§ **GOAL OF THE EXERCISE**
Looking at the entries, how many lines hold the word "AVENUE"? State the number by itself.

(Dataset entries)
____________________

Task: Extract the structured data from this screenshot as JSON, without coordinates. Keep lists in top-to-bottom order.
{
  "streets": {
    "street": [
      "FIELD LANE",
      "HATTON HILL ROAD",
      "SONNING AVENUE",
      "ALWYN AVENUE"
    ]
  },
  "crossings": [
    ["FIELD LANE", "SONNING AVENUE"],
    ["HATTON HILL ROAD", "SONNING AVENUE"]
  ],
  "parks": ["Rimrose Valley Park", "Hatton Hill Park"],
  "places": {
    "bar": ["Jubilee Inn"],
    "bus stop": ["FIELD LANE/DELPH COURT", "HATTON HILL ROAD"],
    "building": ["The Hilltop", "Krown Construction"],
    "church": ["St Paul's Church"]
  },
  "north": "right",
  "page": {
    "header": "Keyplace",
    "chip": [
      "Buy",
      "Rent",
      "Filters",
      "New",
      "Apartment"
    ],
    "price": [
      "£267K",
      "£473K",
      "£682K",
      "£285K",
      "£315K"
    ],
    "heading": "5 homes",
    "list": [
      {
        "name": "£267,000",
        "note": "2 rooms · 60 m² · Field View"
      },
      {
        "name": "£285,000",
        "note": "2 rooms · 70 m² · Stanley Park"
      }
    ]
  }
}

____________________

§ **WRITTEN RESPONSE**
4